For longer than 10 years, Craig Palm had his brain zeroed in on building a name for himself in the TV and entertainment world. That worked for him since he scored many energizing jobs in TV shows and movies like Yizo, Generations, Backstage, Isidingo and Rhythm City.
Today, Palm is an easily recognized name. He gets back to theater acting in something he last did at school 21 years prior. The entertainer, who turns 40 in November, gets back to the stage with Athol Fugard’s exemplary play Blood Knot.
Publicizing
The play opens at the Market Theater on October 15. Palm, a man who characterizes theater as an otherworldly encounter, is eager to be back in front of an audience. Palm enjoyed some time off from theater after his representative, the late Moonyeenn Lee, proposed he center around TV and film since it was an in-thing.
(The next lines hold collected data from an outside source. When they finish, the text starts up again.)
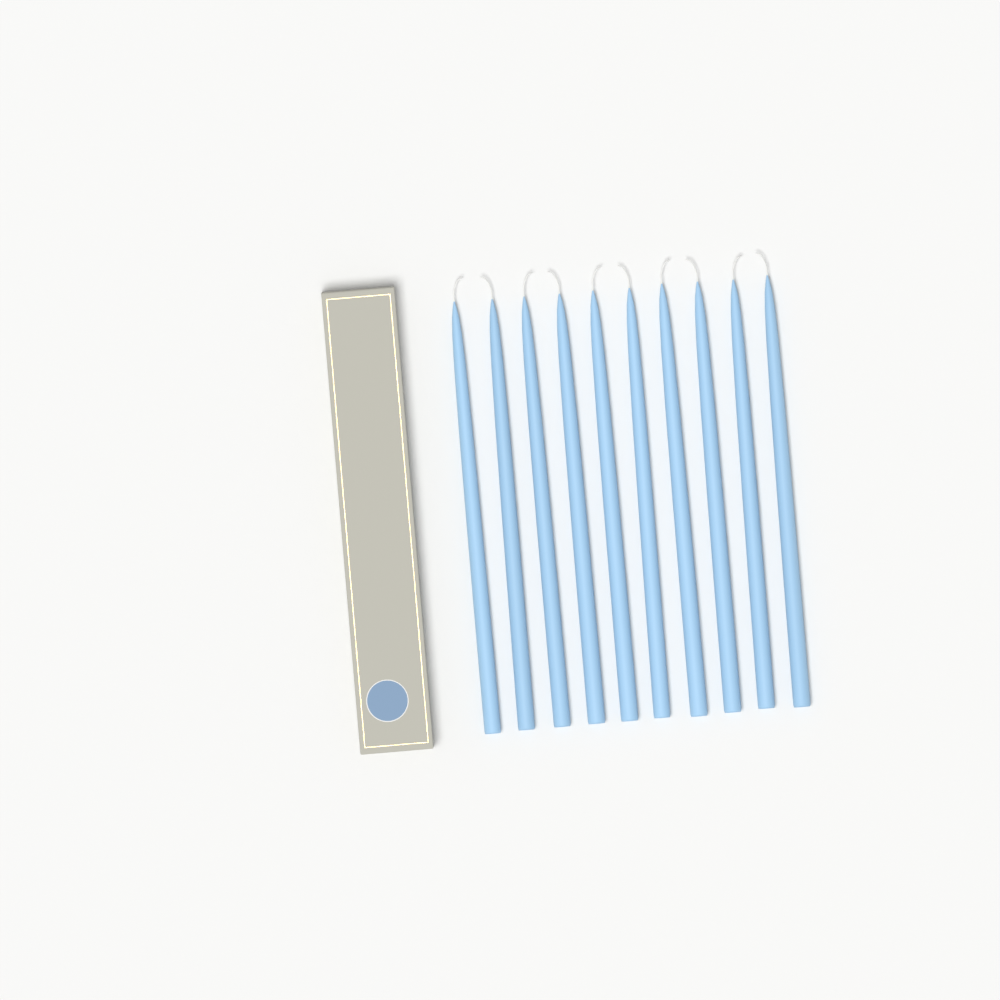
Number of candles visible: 10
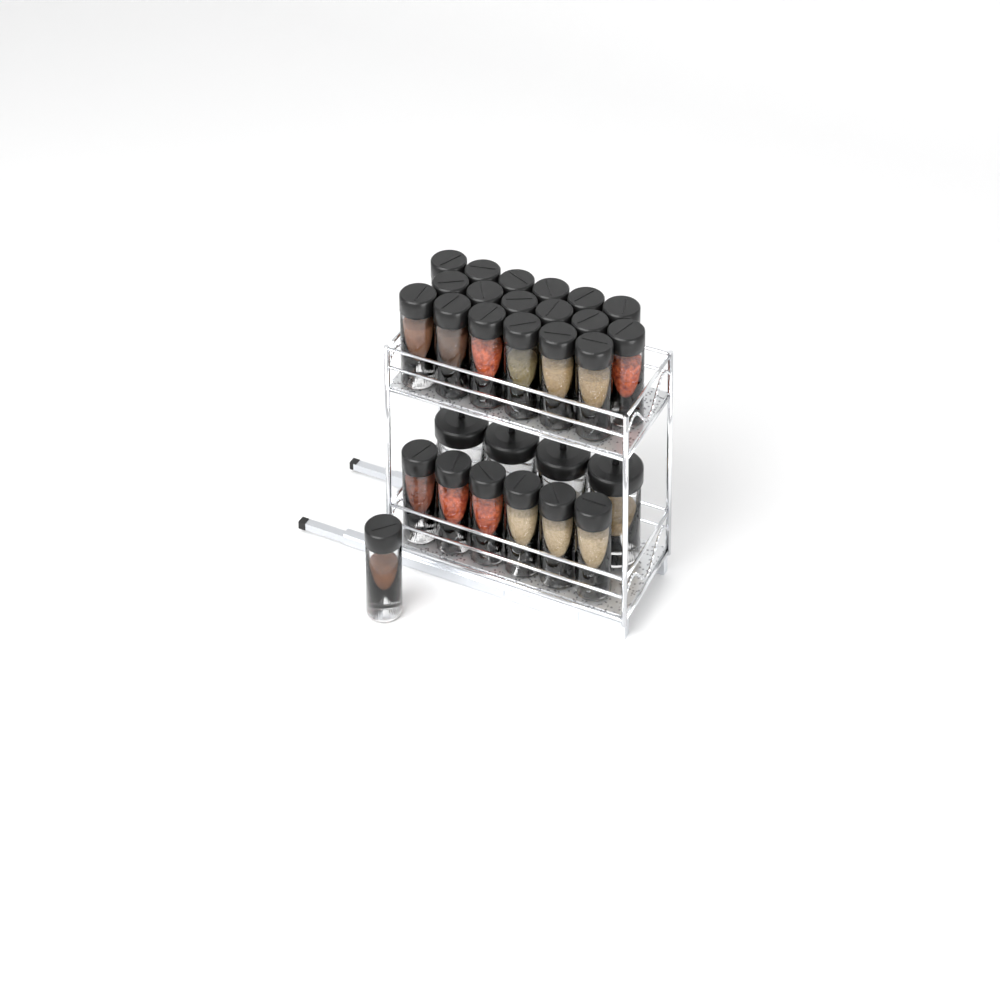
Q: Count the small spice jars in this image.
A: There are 25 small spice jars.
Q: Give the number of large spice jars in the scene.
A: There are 4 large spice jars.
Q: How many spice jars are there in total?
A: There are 29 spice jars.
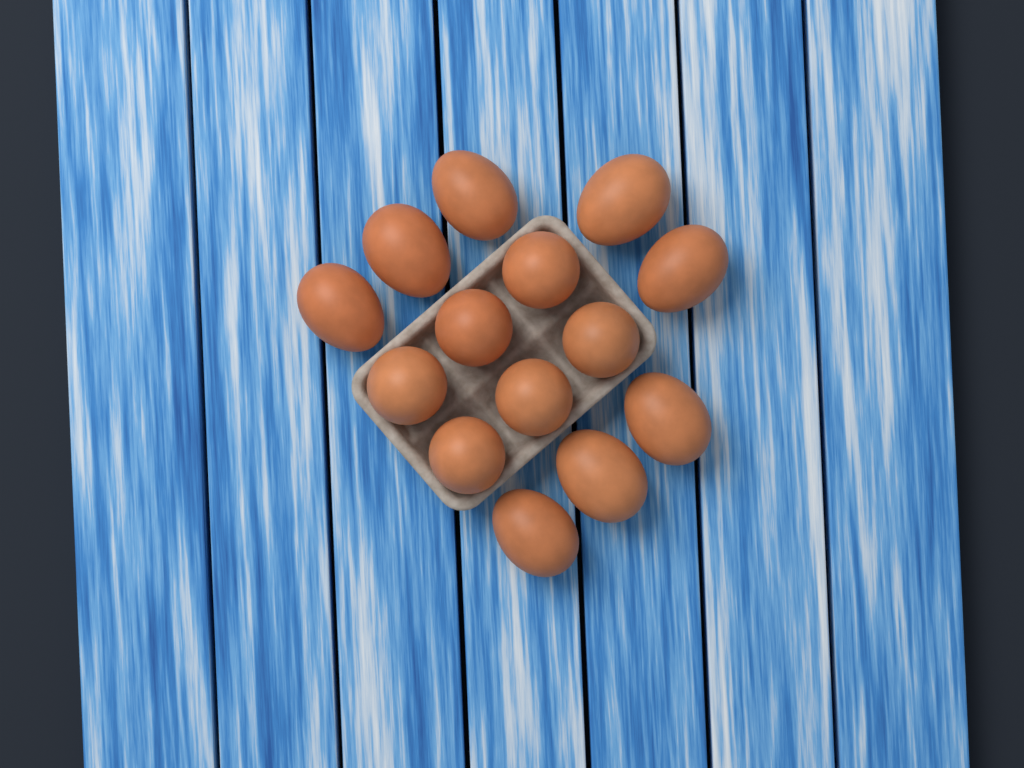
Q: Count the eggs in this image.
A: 14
“I have not done performance center in 21 years. I’m trusting with my return I will make Moonyeenn glad. The two universes are unique. Film is about the story and theater is about the entertainer recounting a story. With this show James Ngcobo has touched off an old sparkle.
I feel magnificent in light of the fact that I am assuming a part that was played by the incredible Fugard. What makes it significantly more extraordinary is that he is as yet alive and turning 90 one year from now. What more could I request?”
In the two-hander show, coordinated by Ngcobo, Palm acts close by the prepared stage and TV entertainer Mncedisi Shabangu. The show is around two siblings Morris (played by Palm) and Zacharia (played by Shabangu), who explore the complexities of being caught in a spot that offers them only destitution.
“Blood Knot is about the connection between two siblings. It is tied in with being baffled by how their current circumstance restricts their fantasies. It is about land issues and most certainly it returns you to where we come from in the wake of being colonized.
Through narrating, we take you to during the Dutch and politically-sanctioned racial segregation times. The show is extremely educative and exceptionally pertinent to numerous circumstances we experience presently,” Palm says.